Mark Tibbert,Partner at Thomas Westcott Chartered Accountants, picks out the key points from Chancellor Rishi Sunak’s Autumn Budget and Spending Review.
This was the first time the current Chancellor has had a chance to consider delivering a Budget Statement without national restrictions being in place.
Although the impacts of Covid are still being felt, there are clear signs of an economic bounce back, and with the forecast revenues ahead of when he gave his last Budget in March 2021 this has given the Chancellor the opportunity to be more optimistic.
Although breaking with tradition, to the annoyance of some, the Chancellor and the government had released statements ahead of the statement on some key policy changes. Most notably;
Increased spending for:
- Transport – £6.9bn (albeit this is only a real £1.5bn as it includes the 2019 promise of £4.2bn)
- Health – £5.9bn to tackle the backlog in the NHS
- Health research – £5bn over the next three years to help R&D
- Education – £2.6bn to create new school places for those with special education needs, and £1.6bn over three years for the rollout of new T-Levels
- The removal of the public sector pay freeze.
An increase in the National Living Wage to £9.50 from April 2022, which it is expected will benefit around two million individuals.
With so many giveaways ahead of his statement we were slightly apprehensive as to how this would be paid for. However, it seemed the rabbit out of the hat in his statement was the absence of any real increases. Instead it seemed it was all about more giveaways with a continued focus on encouraging investment and growth, but always with an eye on keeping the books balanced.
Although as always the devil will be in the detail as we work through the pages of documents released after he finished speaking the main points to come from his speech were:
Despite comments made by some over the last few weeks, inflation is rising and he acknowledged that the price increases that we are all suffering will be with us into the New Year.
A new Charter for Budget Responsibility will be put to a vote in the House to show the commitment to fiscal responsibility and balancing the country’s books.
On taxation specific points, again it was predominantly all good news, with no increases in tax other than the previously announced Health and Social Care Levy which is in effect a 1.25% tax increase on all earnings and dividends.
For those in the South West the key plus points to take away were:
- The 100% tax relief available to businesses on the first £1m of capital spend will be extended until 31 March 2023.
- Air Passenger Duty rates for domestic flights will be cut, this could help our local airports in the South West become more sustainable transport hubs for the region.
- Business Rates, a contentious subject, will not be abolished as some had been calling for. However, a 50% rates relief for retail and hospitality businesses will be welcome news for those industries and with a cap of £110,000 per property should help many of our businesses across the South West get full benefit.

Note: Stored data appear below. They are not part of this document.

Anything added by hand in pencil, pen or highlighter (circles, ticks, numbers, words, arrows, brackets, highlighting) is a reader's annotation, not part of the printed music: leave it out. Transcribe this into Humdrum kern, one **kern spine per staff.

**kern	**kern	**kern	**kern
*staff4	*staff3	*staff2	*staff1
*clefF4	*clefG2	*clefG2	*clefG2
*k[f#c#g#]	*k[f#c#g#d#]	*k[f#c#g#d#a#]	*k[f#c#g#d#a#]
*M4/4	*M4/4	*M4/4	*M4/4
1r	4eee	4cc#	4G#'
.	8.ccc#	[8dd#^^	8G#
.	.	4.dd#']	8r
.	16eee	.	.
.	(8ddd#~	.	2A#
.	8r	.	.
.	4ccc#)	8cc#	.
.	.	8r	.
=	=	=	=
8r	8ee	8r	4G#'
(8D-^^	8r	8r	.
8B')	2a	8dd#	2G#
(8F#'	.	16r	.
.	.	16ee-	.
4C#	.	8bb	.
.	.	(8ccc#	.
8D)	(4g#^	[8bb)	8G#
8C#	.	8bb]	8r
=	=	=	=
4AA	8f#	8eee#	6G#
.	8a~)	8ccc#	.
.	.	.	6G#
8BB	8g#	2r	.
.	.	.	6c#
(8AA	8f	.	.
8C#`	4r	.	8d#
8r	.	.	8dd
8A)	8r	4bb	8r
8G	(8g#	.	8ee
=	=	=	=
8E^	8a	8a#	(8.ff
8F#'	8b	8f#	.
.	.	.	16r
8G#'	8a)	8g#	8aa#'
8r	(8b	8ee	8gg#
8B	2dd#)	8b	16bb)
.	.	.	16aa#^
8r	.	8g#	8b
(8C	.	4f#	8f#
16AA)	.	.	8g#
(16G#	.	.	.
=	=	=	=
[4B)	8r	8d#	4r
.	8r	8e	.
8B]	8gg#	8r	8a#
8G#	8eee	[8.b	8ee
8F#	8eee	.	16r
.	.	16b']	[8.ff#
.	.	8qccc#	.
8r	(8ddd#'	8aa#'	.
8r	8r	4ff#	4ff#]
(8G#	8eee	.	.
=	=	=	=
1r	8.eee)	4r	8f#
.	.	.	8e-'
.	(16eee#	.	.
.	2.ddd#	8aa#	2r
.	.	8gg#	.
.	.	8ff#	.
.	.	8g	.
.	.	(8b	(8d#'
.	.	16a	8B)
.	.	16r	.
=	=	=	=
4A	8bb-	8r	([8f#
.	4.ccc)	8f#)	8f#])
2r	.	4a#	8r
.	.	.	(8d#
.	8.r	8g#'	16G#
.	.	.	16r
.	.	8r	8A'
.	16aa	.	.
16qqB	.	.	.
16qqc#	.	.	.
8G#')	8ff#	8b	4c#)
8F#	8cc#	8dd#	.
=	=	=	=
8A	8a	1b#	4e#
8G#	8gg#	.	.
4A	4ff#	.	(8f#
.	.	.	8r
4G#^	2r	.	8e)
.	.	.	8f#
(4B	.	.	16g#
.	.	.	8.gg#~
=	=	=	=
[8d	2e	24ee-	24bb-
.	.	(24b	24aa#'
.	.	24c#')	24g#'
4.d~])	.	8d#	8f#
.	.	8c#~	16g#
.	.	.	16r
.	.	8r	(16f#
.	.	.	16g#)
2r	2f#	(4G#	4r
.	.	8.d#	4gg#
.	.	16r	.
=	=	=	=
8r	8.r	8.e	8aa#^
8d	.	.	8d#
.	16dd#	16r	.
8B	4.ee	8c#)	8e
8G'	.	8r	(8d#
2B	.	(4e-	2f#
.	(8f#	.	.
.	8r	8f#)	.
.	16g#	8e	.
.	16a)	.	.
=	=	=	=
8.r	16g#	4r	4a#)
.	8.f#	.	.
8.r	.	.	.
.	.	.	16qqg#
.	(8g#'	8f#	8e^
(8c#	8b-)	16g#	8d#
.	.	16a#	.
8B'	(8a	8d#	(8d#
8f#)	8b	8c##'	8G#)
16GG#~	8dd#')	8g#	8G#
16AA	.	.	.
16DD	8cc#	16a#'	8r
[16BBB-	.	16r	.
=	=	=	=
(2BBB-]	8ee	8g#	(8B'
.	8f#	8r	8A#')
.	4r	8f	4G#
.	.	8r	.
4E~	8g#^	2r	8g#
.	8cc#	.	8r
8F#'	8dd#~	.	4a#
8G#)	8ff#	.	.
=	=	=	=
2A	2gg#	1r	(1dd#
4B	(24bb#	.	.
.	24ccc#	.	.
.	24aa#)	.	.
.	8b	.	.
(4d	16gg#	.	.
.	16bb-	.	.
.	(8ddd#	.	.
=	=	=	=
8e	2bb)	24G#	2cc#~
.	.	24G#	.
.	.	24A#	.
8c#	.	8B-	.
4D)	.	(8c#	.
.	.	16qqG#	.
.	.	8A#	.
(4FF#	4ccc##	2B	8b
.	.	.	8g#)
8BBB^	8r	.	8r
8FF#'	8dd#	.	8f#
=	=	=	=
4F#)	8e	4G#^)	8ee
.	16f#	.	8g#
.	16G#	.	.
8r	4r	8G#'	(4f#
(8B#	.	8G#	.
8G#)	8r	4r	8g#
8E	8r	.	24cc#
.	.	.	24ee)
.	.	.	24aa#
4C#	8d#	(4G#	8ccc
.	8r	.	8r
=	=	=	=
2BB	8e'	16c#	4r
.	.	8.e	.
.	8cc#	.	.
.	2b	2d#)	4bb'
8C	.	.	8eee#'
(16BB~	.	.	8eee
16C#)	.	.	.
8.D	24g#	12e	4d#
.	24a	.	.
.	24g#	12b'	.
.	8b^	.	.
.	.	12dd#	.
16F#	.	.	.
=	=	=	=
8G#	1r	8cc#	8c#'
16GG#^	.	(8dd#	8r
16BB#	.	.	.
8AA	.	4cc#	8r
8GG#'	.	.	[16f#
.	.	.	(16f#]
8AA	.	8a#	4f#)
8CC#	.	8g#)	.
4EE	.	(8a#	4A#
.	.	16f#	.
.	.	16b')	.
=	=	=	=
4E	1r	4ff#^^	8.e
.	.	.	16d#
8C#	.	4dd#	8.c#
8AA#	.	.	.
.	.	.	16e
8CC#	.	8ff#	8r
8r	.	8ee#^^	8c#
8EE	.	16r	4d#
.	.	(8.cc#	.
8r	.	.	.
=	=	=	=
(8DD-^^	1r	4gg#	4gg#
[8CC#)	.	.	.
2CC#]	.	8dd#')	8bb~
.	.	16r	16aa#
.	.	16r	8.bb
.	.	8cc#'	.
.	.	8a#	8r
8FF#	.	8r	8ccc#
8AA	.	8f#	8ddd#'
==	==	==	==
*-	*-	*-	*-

- Alcohol duties featured prominently, and with a simplification and drop in rates for lower strength drinks, further relief for draught sales and a levelling up of sparkling wine with wine will all be welcome news to the Regions drinks producers.
- Finally, for individuals although arguably only a small step a reduction in the tapering of the Universal Credit withdrawal for those taking on work will help many reliant on it for income.
All in all, it was a promising statement and with a final statement that the Chancellor would be looking to bring in tax cuts before the end of their term should be seen as welcome news by many.
Mark Tibbert BFP FCA
Mark Tibbert is a Partner at Thomas Westcott and is based across the firm’s Barnstaple and Bideford offices.
Mark has a particular interest in tax advice and has advised owner-managed businesses through to international corporate organisations on reorganisations, acquisitions and disposals, and share schemes.
“I’ve advised on the UK tax aspects for acquirers and vendors of deals from £100,000 through to £80million+, covering the structure of the transactions from both a corporate and personal tax perspective, negotiating tax warranties and indemnities, and compiling due diligence reports.”
Mark is a keen cyclist and can be found scaling hillsides and mountains around the country with his mountain bike on his days off.